Playing with functions and their inverses, I noticed you cannot really obtain the full inverse of any surjective function.
The full inverse of an application $f\left(x\right) = y$ would be the function $g\left(y\right) = x$. Which is just impossible with any surjective applications. For instance, $f\left(x\right) = x^2$ has a partial inverse (in red) which is the square root function $g\left(y\right) = sqrt\left(x\right)$. But we lost all the negative inverse images.
Same for the cardioid defined by $r\left(\theta\right) = 3-3\cos\left(\theta\right)$. We agree that $r\left(\theta\right)$ can take any values of $\theta + k2\pi$ where $k \in \mathbb{Z}$. So the radius will have the same positive value for $r\left(\frac{3}{4}\pi\right)$ and $r\left(\frac{5}{4}\pi\right)$ since the radius $r$ in polar coordinates cannot be negative.

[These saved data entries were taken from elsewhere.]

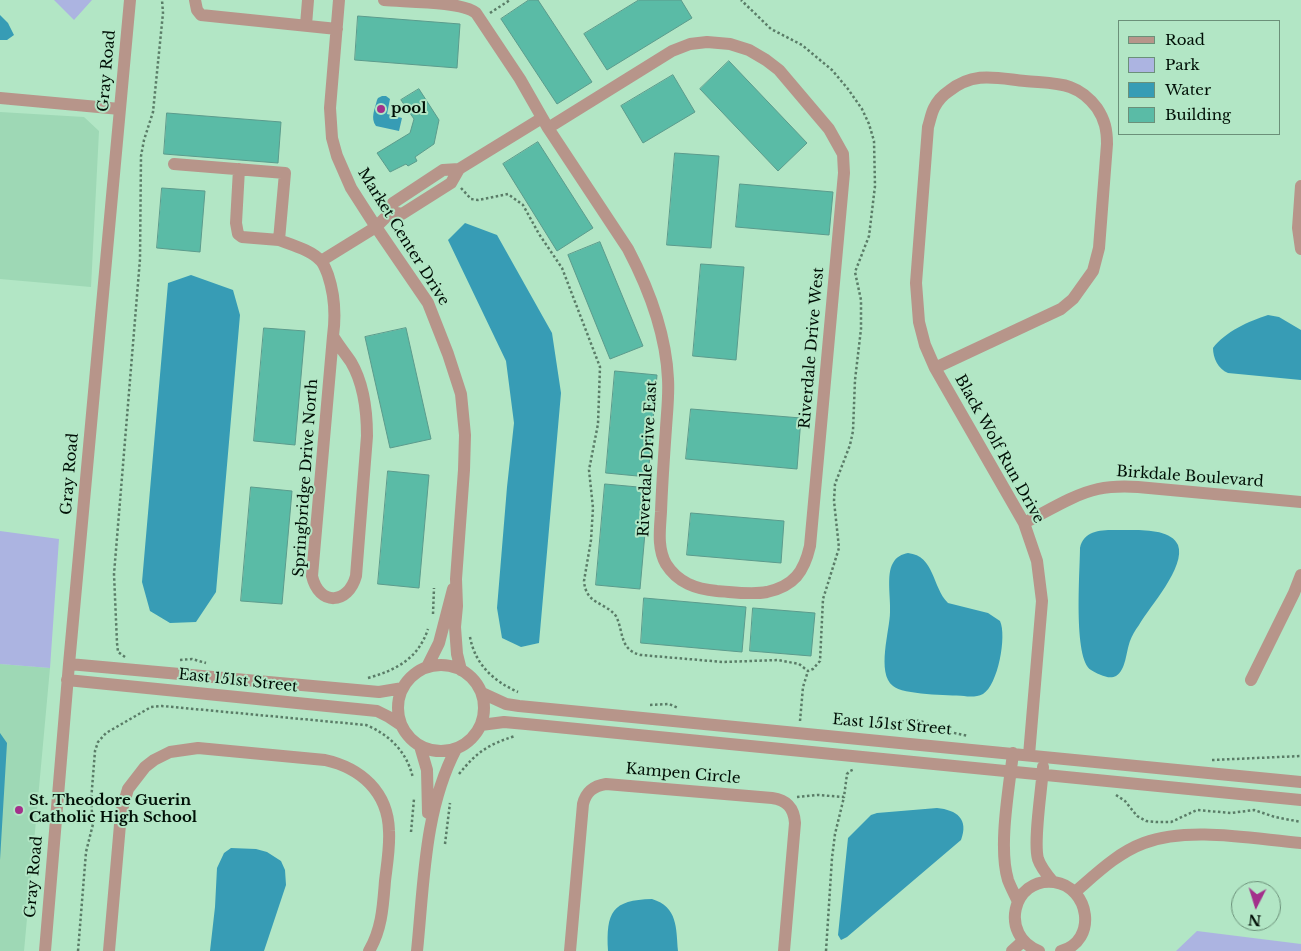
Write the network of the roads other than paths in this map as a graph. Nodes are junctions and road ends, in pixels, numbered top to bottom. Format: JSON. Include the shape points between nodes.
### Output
{"nodes":[{"id":1,"x":130,"y":0,"type":"edge"},
{"id":2,"x":196,"y":0,"type":"edge"},
{"id":3,"x":308,"y":0,"type":"edge"},
{"id":4,"x":339,"y":0,"type":"edge"},
{"id":5,"x":384,"y":0,"type":"edge"},
{"id":6,"x":306,"y":25,"type":"junction"},
{"id":7,"x":337,"y":29,"type":"junction"},
{"id":8,"x":0,"y":98,"type":"edge"},
{"id":9,"x":120,"y":109,"type":"junction"},
{"id":10,"x":545,"y":123,"type":"junction"},
{"id":11,"x":174,"y":164,"type":"dead end"},
{"id":12,"x":238,"y":169,"type":"junction"},
{"id":13,"x":1301,"y":186,"type":"edge"},
{"id":14,"x":376,"y":228,"type":"junction"},
{"id":15,"x":279,"y":240,"type":"junction"},
{"id":16,"x":1301,"y":249,"type":"edge"},
{"id":17,"x":321,"y":261,"type":"junction"},
{"id":18,"x":332,"y":336,"type":"junction"},
{"id":19,"x":935,"y":368,"type":"junction"},
{"id":20,"x":1301,"y":502,"type":"edge"},
{"id":21,"x":1024,"y":523,"type":"junction"},
{"id":22,"x":810,"y":546,"type":"joint"},
{"id":23,"x":1301,"y":575,"type":"edge"},
{"id":24,"x":456,"y":579,"type":"junction"},
{"id":25,"x":69,"y":664,"type":"junction"},
{"id":26,"x":427,"y":667,"type":"junction"},
{"id":27,"x":461,"y":670,"type":"junction"},
{"id":28,"x":67,"y":680,"type":"junction"},
{"id":29,"x":1251,"y":680,"type":"dead end"},
{"id":30,"x":403,"y":688,"type":"junction"},
{"id":31,"x":482,"y":693,"type":"junction"},
{"id":32,"x":401,"y":725,"type":"junction"},
{"id":33,"x":481,"y":725,"type":"junction"},
{"id":34,"x":420,"y":746,"type":"junction"},
{"id":35,"x":456,"y":748,"type":"junction"},
{"id":36,"x":1013,"y":753,"type":"junction"},
{"id":37,"x":1029,"y":755,"type":"junction"},
{"id":38,"x":1044,"y":756,"type":"junction"},
{"id":39,"x":1011,"y":772,"type":"junction"},
{"id":40,"x":1043,"y":775,"type":"junction"},
{"id":41,"x":1301,"y":782,"type":"edge"},
{"id":42,"x":1301,"y":800,"type":"edge"},
{"id":43,"x":429,"y":833,"type":"junction"},
{"id":44,"x":1301,"y":843,"type":"edge"},
{"id":45,"x":1053,"y":882,"type":"junction"},
{"id":46,"x":1075,"y":892,"type":"junction"},
{"id":47,"x":1018,"y":902,"type":"junction"},
{"id":48,"x":1023,"y":941,"type":"junction"},
{"id":49,"x":44,"y":951,"type":"edge"},
{"id":50,"x":109,"y":951,"type":"edge"},
{"id":51,"x":369,"y":951,"type":"edge"},
{"id":52,"x":417,"y":951,"type":"edge"},
{"id":53,"x":570,"y":951,"type":"edge"},
{"id":54,"x":784,"y":951,"type":"edge"},
{"id":55,"x":1012,"y":951,"type":"edge"},
{"id":56,"x":1039,"y":951,"type":"edge"},
{"id":57,"x":1061,"y":951,"type":"edge"}],
"edges":[{"from":1,"to":9,"type":"street","name":"Gray Road"},
{"from":2,"to":6,"type":"street","via":[[197,10],[202,15]]},
{"from":3,"to":6,"type":"street"},
{"from":4,"to":7,"type":"street","name":"Market Center Drive"},
{"from":5,"to":10,"type":"street","name":"Riverdale Drive East","via":[[460,6],[474,11]]},
{"from":6,"to":7,"type":"street"},
{"from":7,"to":14,"type":"street","name":"Market Center Drive","via":[[330,108],[332,138],[345,176]]},
{"from":8,"to":9,"type":"street"},
{"from":9,"to":25,"type":"street","name":"Gray Road"},
{"from":10,"to":14,"type":"street","via":[[457,173],[451,183],[402,214],[391,212]]},
{"from":10,"to":22,"type":"street","name":"Riverdale Drive East","via":[[628,249],[658,322],[669,382],[660,536],[660,548],[666,563],[675,575],[700,589],[766,592],[800,575]]},
{"from":10,"to":22,"type":"street","name":"Riverdale Drive West","via":[[672,51],[707,42],[730,44],[766,60],[779,70],[829,128],[843,154],[844,173]]},
{"from":11,"to":12,"type":"street"},
{"from":12,"to":15,"type":"street","via":[[238,234]]},
{"from":12,"to":15,"type":"street","via":[[284,173]]},
{"from":13,"to":16,"type":"street","via":[[1298,228]]},
{"from":14,"to":17,"type":"street"},
{"from":14,"to":24,"type":"street","name":"Market Center Drive","via":[[428,303],[461,394],[465,435]]},
{"from":15,"to":17,"type":"street"},
{"from":17,"to":18,"type":"street","name":"Springbridge Drive North","via":[[335,302]]},
{"from":18,"to":18,"type":"street","name":"Springbridge Drive North","via":[[312,576],[317,591],[333,598],[347,593],[356,576],[368,436],[361,385]]},
{"from":19,"to":19,"type":"street","name":"Black Wolf Run Drive","via":[[919,322],[916,283],[928,126],[934,108],[957,84],[976,77],[1076,88],[1100,112],[1107,127],[1098,248],[1093,271],[1073,299],[1061,309]]},
{"from":19,"to":21,"type":"street","name":"Black Wolf Run Drive"},
{"from":20,"to":21,"type":"street","name":"Birkdale Boulevard","via":[[1115,486],[1076,497]]},
{"from":21,"to":37,"type":"street","name":"Black Wolf Run Drive","via":[[1037,561],[1042,602]]},
{"from":23,"to":29,"type":"street"},
{"from":24,"to":26,"type":"street","name":"Market Center Drive","via":[[439,643]]},
{"from":24,"to":27,"type":"street","name":"Market Center Drive","via":[[455,626]]},
{"from":25,"to":28,"type":"street","name":"Gray Road"},
{"from":25,"to":30,"type":"street","name":"East 151st Street","via":[[379,692]]},
{"from":26,"to":27,"type":"street","via":[[444,665]]},
{"from":26,"to":30,"type":"street","via":[[413,675]]},
{"from":27,"to":31,"type":"street"},
{"from":28,"to":32,"type":"street","name":"East 151st Street","via":[[377,711]]},
{"from":28,"to":49,"type":"street","name":"Gray Road"},
{"from":30,"to":32,"type":"street","via":[[398,706]]},
{"from":31,"to":33,"type":"street","via":[[484,714]]},
{"from":31,"to":36,"type":"street","name":"East 151st Street","via":[[519,706]]},
{"from":32,"to":34,"type":"street"},
{"from":33,"to":35,"type":"street","via":[[475,735]]},
{"from":33,"to":39,"type":"street","via":[[504,722]]},
{"from":34,"to":35,"type":"street","via":[[438,751]]},
{"from":34,"to":43,"type":"street","via":[[427,770]]},
{"from":35,"to":43,"type":"street","via":[[444,772]]},
{"from":36,"to":37,"type":"street","name":"East 151st Street"},
{"from":36,"to":39,"type":"street"},
{"from":37,"to":38,"type":"street","name":"East 151st Street"},
{"from":38,"to":40,"type":"street"},
{"from":38,"to":41,"type":"street","name":"East 151st Street"},
{"from":39,"to":40,"type":"street"},
{"from":39,"to":47,"type":"street","via":[[1005,862],[1008,880]]},
{"from":40,"to":42,"type":"street"},
{"from":40,"to":45,"type":"street","via":[[1038,856]]},
{"from":43,"to":52,"type":"street"},
{"from":44,"to":46,"type":"street","via":[[1202,834],[1162,837],[1112,861]]},
{"from":45,"to":46,"type":"street"},
{"from":45,"to":47,"type":"street","via":[[1033,886]]},
{"from":46,"to":57,"type":"street","via":[[1086,912],[1085,924],[1075,943]]},
{"from":47,"to":48,"type":"street","via":[[1014,918]]},
{"from":48,"to":55,"type":"street"},
{"from":48,"to":56,"type":"street"},
{"from":50,"to":51,"type":"street","via":[[120,813],[128,789],[138,774],[154,760],[170,752],[198,748],[325,760],[358,772],[371,784],[388,819],[389,841],[382,920]]},
{"from":53,"to":54,"type":"street","name":"Kampen Circle","via":[[583,804],[592,788],[606,784],[772,798],[788,803],[794,812],[795,823]]}]}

So if we define (in red) the partial inverse $t(r) = \arccos\left(-\frac{r}{3}+1\right)$ and we plot it as we did for the square function, we notice that we get half of our cardioid, as angular images appear all on quadrant II. Again, we lost the angular inverse images on quadrant III.
However, we can restore the values of any surjective application by just combining the inverse function and its opposite. So the injective inverse of $f\left(x\right)$ would be $\{g\left(y\right);-g\left(y\right)\}$, and the injective inverse of $r\left(\theta\right)$ would be $\{t\left(y\right);-t\left(y\right)\}$.
I need advices on my empirical approach, which may be incorrect.